I was not a beer snob. I’d crush tall boys of PBR or if someone else was buying sip microbrewed milk stout, but when I said I was bringing a twelve-pack to the party, you could predict with 100 percent accuracy that I was showing up with a box of Rainier under my arm.
Unlike the meticulous decision-making that went into the purchase of pizza delivery—was I financially stable enough to order a twenty-dollar dinner or was it more responsible to just eat a five-dollar Digiorno?—Rainier never felt like a downgrade the way a frozen pizza felt compared to delivery. “It’s not delivery, it’s Digiorno.” Yeah, no shit.
When my finances were steady and I still had a decent amount of time left on a contract, I swapped the occasional twelve-pack of Rainier for Moosehead. Seeing twelve green bottles lined up on the bottom shelf of my fridge symbolized success.
Lunch meat didn’t have a Rainier beer equivalent, and I was a sandwich snob. I’d rather starve than eat a turkey sandwich made with the spotted beige cold cuts that hang next to the hot dogs in the grocery store. The sliced-before-your-eyes Boar’s Head maple-smoked turkey was significantly more expensive than those slimy sheets packaged by Oscar Mayer, but well worth it. I rationalized purchasing the more expensive option because, while on co
ntract, I ate a turkey sandwich for lunch every single day. The twelve dollars I spent on a pound for the week, plus the ten dollars’ worth of bread, mayo, and Swiss were cheaper than hitting the food truck, making it a necessity while on contract. When I was unemployed, it was an easy luxury to give up.
On the other hand, boxed mac and cheese was a staple of my diet both when I was working and when I was unemployed. I doubted that even the most financially troubled college student would call a ninety-nine-cent box of Kraft macaroni and cheese a luxury, but when the store brand was fifty cents cheaper and you hadn’t received a pay check in four months and rent was due, those fifty cents determined whether you wore a clean shirt to your next interview.

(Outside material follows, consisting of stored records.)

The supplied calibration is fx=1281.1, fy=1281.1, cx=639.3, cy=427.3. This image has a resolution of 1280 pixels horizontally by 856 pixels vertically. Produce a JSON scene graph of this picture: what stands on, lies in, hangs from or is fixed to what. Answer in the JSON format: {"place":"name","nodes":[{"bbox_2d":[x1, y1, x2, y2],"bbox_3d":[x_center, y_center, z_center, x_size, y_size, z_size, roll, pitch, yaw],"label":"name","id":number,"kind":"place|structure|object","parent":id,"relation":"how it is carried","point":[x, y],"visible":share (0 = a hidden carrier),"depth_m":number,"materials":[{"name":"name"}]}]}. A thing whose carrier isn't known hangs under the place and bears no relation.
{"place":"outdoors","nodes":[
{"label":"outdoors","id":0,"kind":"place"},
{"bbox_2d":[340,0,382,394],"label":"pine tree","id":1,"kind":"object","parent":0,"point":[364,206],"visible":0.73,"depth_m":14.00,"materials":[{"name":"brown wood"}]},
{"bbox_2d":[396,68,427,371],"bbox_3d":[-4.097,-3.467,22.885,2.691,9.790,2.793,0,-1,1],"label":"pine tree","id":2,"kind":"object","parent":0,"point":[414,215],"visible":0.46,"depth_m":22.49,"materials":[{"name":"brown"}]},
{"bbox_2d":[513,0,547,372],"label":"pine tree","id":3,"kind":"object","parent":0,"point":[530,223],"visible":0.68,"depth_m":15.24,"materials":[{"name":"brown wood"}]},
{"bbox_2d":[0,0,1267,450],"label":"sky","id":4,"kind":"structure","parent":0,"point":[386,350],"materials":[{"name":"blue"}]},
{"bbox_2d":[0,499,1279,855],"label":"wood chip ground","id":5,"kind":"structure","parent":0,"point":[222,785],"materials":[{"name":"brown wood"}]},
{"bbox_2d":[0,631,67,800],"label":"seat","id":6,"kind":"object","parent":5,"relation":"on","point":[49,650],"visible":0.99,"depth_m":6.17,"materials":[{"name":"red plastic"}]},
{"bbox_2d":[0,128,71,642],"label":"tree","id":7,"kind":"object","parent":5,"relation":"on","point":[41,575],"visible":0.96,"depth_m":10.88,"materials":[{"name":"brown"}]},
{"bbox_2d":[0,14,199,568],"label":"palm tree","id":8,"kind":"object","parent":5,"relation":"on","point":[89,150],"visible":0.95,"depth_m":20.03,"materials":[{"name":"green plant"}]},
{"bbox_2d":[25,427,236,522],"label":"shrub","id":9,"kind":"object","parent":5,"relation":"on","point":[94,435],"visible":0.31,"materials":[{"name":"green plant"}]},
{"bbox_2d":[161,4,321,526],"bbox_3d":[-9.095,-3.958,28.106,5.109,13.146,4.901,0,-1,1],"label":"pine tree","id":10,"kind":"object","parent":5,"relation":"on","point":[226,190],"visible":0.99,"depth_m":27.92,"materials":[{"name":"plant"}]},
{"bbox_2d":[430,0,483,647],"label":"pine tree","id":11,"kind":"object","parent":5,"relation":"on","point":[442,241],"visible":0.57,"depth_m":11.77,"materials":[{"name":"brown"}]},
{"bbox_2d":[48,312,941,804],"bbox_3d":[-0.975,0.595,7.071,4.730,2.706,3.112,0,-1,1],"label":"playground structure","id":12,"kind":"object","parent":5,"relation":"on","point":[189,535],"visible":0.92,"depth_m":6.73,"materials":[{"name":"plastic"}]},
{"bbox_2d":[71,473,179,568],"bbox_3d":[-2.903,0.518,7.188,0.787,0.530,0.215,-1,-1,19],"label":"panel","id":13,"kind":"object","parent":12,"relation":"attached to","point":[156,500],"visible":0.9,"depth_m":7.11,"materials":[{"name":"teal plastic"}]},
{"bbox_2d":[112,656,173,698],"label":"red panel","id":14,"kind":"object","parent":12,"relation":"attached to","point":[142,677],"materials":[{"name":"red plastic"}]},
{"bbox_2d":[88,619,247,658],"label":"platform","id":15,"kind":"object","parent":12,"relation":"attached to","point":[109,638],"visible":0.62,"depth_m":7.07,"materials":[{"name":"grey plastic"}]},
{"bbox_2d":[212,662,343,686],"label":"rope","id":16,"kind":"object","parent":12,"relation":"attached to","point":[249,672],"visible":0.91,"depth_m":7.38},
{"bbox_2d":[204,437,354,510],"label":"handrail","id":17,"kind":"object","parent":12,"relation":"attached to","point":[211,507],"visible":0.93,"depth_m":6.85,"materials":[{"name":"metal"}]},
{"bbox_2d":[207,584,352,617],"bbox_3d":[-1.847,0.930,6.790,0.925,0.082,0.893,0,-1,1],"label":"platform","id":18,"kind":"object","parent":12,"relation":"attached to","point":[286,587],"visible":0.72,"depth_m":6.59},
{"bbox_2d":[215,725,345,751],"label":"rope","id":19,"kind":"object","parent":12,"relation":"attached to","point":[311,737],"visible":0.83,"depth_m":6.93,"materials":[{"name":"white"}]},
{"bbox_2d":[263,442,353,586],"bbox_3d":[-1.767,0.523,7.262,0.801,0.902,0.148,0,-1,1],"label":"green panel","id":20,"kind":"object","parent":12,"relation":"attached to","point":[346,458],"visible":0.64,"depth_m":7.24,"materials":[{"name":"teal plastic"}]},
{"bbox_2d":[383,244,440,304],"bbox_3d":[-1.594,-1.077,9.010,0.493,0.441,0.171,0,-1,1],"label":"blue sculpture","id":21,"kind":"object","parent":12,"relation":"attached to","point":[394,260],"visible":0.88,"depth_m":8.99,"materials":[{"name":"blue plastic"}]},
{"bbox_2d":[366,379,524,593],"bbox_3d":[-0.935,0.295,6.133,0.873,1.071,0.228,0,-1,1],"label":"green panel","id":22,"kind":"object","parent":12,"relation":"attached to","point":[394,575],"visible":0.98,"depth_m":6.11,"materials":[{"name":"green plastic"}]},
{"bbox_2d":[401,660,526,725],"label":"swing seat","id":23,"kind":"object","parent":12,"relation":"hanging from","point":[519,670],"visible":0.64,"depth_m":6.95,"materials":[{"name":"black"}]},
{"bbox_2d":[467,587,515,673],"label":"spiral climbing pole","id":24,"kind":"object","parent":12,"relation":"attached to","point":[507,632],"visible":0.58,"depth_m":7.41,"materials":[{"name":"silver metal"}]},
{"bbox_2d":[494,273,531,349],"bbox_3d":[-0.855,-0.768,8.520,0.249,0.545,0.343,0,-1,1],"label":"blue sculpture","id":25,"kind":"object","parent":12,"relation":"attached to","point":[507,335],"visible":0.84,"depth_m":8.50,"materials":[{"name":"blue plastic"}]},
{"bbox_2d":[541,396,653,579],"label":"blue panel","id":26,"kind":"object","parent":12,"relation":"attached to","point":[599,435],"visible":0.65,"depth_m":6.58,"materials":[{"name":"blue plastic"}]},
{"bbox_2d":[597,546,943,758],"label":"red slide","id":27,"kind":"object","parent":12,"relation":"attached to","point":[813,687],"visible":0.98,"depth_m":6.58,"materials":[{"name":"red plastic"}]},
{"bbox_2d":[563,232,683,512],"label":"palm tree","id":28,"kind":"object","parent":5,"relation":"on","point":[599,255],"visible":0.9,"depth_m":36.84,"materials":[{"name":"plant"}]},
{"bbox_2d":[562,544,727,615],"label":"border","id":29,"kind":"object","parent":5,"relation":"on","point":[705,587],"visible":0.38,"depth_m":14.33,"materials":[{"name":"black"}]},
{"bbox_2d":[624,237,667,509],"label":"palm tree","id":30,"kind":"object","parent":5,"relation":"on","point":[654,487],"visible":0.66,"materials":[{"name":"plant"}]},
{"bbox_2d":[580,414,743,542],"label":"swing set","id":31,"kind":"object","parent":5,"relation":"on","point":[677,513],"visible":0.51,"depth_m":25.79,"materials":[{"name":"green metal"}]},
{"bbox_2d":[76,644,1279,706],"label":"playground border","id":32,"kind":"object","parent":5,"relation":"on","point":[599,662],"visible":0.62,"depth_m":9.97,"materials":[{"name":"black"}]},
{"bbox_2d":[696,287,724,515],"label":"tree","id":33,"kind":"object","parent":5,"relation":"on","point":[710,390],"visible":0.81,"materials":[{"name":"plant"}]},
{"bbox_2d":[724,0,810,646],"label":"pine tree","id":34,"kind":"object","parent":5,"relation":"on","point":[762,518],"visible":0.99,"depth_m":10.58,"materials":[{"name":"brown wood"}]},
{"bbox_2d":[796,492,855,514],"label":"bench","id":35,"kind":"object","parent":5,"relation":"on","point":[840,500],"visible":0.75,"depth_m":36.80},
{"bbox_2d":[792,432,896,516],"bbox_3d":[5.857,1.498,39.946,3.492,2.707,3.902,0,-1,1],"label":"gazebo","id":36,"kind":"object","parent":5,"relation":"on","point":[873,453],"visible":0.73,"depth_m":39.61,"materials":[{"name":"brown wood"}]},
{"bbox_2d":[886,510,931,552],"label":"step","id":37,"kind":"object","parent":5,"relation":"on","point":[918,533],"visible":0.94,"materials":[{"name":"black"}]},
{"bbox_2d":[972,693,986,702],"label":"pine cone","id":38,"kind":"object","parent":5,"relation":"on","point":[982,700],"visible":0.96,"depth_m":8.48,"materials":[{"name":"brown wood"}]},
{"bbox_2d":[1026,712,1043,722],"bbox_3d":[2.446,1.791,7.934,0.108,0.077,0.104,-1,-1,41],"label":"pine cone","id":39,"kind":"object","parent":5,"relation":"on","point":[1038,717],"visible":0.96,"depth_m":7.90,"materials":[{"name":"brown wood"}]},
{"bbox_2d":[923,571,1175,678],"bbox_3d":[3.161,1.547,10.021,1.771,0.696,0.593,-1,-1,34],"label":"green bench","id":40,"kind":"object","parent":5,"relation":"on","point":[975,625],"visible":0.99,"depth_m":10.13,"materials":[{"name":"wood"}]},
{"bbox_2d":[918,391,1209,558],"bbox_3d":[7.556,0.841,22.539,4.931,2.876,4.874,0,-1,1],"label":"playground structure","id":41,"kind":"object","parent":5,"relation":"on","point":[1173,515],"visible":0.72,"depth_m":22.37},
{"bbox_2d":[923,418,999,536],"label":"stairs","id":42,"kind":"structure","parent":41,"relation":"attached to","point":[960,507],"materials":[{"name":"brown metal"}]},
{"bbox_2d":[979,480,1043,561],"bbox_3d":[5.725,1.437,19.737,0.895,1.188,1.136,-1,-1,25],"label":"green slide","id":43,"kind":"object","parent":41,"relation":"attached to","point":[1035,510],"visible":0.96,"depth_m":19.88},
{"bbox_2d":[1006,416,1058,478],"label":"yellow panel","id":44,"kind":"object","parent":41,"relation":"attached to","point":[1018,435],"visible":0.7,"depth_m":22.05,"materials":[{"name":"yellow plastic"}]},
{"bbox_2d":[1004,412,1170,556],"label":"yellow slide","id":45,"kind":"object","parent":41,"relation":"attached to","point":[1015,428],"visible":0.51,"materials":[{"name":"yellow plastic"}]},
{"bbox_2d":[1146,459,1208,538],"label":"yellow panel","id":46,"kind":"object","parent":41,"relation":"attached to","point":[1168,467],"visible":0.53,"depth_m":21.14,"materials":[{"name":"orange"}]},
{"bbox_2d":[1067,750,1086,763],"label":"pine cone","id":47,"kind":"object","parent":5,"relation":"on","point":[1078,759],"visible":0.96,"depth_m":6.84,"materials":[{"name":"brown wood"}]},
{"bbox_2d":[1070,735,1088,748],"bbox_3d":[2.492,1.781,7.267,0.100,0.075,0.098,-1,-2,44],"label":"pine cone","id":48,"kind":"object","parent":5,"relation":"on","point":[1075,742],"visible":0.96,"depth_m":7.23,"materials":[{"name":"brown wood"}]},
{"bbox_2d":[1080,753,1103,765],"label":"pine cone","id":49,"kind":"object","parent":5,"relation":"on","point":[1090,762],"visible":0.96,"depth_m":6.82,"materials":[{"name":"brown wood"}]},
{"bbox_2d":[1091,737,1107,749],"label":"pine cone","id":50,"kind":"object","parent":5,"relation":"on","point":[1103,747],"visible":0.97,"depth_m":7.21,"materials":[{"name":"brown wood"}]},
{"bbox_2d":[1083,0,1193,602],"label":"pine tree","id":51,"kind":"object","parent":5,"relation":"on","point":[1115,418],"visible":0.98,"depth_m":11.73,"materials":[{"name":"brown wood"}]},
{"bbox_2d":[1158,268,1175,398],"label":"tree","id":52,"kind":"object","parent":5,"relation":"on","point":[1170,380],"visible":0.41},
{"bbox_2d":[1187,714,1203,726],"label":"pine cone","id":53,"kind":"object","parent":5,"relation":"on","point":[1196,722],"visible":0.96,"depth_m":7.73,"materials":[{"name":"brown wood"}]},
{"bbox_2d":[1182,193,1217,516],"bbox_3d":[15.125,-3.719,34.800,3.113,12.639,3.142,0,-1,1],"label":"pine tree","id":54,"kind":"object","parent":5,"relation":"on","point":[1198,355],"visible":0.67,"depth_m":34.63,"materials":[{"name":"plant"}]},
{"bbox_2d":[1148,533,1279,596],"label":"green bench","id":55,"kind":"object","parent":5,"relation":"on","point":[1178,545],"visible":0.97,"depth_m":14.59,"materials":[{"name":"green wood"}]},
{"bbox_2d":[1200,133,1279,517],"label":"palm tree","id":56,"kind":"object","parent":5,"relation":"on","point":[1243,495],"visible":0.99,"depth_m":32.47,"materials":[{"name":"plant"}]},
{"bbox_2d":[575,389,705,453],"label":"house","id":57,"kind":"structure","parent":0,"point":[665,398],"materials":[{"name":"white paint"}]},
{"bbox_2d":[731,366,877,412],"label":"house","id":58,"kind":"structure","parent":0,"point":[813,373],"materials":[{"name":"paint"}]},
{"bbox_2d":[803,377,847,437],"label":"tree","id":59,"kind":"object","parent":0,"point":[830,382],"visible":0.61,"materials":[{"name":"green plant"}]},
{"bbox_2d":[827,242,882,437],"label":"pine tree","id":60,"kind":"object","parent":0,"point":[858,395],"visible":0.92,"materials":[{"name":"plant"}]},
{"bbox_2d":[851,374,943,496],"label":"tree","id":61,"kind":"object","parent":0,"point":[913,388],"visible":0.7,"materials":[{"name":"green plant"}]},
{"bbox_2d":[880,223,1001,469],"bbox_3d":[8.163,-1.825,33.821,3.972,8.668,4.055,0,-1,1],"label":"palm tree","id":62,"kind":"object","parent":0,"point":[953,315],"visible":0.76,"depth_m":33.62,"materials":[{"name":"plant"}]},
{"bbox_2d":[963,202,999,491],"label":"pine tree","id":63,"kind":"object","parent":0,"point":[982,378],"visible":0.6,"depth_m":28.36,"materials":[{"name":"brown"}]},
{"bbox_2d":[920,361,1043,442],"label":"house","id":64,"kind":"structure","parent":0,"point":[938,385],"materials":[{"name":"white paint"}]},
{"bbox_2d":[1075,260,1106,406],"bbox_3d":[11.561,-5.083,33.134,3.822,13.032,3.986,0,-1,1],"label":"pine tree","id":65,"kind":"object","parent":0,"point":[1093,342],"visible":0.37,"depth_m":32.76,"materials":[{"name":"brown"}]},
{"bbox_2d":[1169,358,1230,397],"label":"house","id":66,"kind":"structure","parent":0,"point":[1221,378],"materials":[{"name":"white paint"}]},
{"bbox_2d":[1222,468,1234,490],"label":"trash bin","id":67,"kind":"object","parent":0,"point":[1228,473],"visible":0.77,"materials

I’ve been eating mac and cheese from the box as long as I can remember. My mom always had it on hand for nights when I was too picky to eat her casserole. When my friends and I gathered in the kitchen after a day of street hockey, I’d whip up a batch. I ate it after high school while watching Yo! MTV Raps and showed up at the beginning of every college semester with a Costco pack of eighteen that never lasted longer than the first two weeks. I ate it for breakfast to cure a hangover and ate it at three in the morning to prevent one. I ate it with hot sauce, ketchup, and, when I was feeling fancy, a handful of bread crumbs. No matter what my financial situation, I made sure there was a box on hand. It comforted me to know it was always an option. If some insane series of events made me a billionaire, I’d still make sure to throw a couple boxes in my grocery basket before checkout.
I couldn’t tell the difference between the store brand and Kraft in a blind taste test, but when finances were up I always went with the blue box.
I didn’t have the same brand loyalty for clothes as I did for boxed mac and cheese. My style of dress was casual and comfortable. I stuck to classics like jeans, T-shirts, and solid-color button-ups. I never rocked name brands, because paying an extra $50 for a man on a horse stitched into the pocket didn’t seem worth it.